I think I’m an observant guy. I’m attuned to the sights, sounds and smells surrounding me much like a ninja. (Albeit a slightly older version with bad knees and wearing board shorts.)
I remember the little things that can make a difference, like which side our gas tank is on, and who played Emma Peel on The Avengers, and when June and I were married.
Now you may think this is no major achievement, but it is when you realize I met my wife during the Jurassic Period.
We’ve survived several horrible disasters, including the devastating earthquake in the Bay Area (no, reader, not the one in 1906!), Hurricane Katrina, and even a Lady Gaga concert.
(We weren’t present for any of these harrowing events, but we did read about them.)
We’ve had a couple of dogs. (And one rat with a very long, unsettling tail.)
We both grew up in the Northeast, where I became proficient at shoveling snow and averting frostbite. We lived in the Deep South where the humidity is high and the people desperately need liposuction. We lived in Los Angeles next to a rundown, discount furniture store with unfinished, dining room tables that we still couldn’t afford.
We both worked and my wife has bounced from corporate job to entrepreneur so often her resume cannot be read in one sitting.
I’ve broken Mustangs, worked on an oil rig in Prudhoe Bay and make up careers at social gatherings. (My corporate job was so boring it’s one thing I don’t remember.)
We’ve traveled and there are still some countries I’m allowed to return to.

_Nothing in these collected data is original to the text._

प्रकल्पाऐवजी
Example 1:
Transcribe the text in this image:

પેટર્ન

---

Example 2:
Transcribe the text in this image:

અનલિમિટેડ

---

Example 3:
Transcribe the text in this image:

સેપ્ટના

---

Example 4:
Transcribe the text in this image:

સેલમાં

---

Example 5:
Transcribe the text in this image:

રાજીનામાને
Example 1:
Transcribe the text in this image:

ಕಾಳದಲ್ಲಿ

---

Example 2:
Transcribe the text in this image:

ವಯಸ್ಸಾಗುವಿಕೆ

We’ve made some smart investments, more stupid ones (what do you mean, this stock no longer exists!!), and won a car on a game show.

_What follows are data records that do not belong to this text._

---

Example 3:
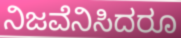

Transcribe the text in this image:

ನಿಜವೆನಿಸಿದರೂ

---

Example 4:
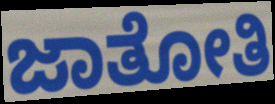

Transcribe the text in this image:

ಜಾತೋತಿ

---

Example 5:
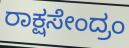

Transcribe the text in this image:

ರಾಕ್ಷಸೇಂದ್ರಂ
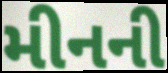
મીનની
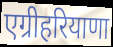
एग्रीहरियाणा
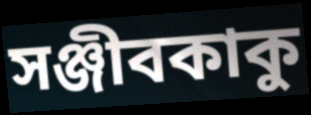
সঞ্জীবকাকু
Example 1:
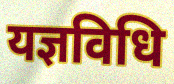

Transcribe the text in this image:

यज्ञविधि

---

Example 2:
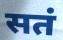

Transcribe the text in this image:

सतं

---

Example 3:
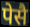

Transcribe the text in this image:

पेसै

Oh, yes, and we’ve also had two kids. (And neither looks like me which, I’ve been told ad nauseam, is a very good thing.)
And as maudlin as it sounds, being a mother has always been my wife’s top priority. (I opted to be the annoying dad since I’ve never been too crazy about lactating.)
But I’m still an attentive Shar-Pei.
Well, at least I thought I was.
So when we walked into our house last weekend and someone yelled, Surprise! I could only yell back, How did you get in our house? (I’m also paranoid and was certain I’d left the garage door up.)
And how did I not know my daughter and two dozen of June’s friends, and one of my acquaintances, were planning this surprise anniversary party for weeks? How could I be so unaware even though our memorable date had passed weeks earlier?
OK, it was quite the bacchanalia and we all laughed and laughed, and they all couldn’t understand how she could still be with me after so many years. (I did say they were her friends. Though it is a bit sad my own parents feel the same way.)
And so I was caught unaware, and after 35 years with this woman it’s obvious I’m not so observant after all.
But I am pretty sure she’s the best friend I have.
And I think, just maybe, I can put that into perspective.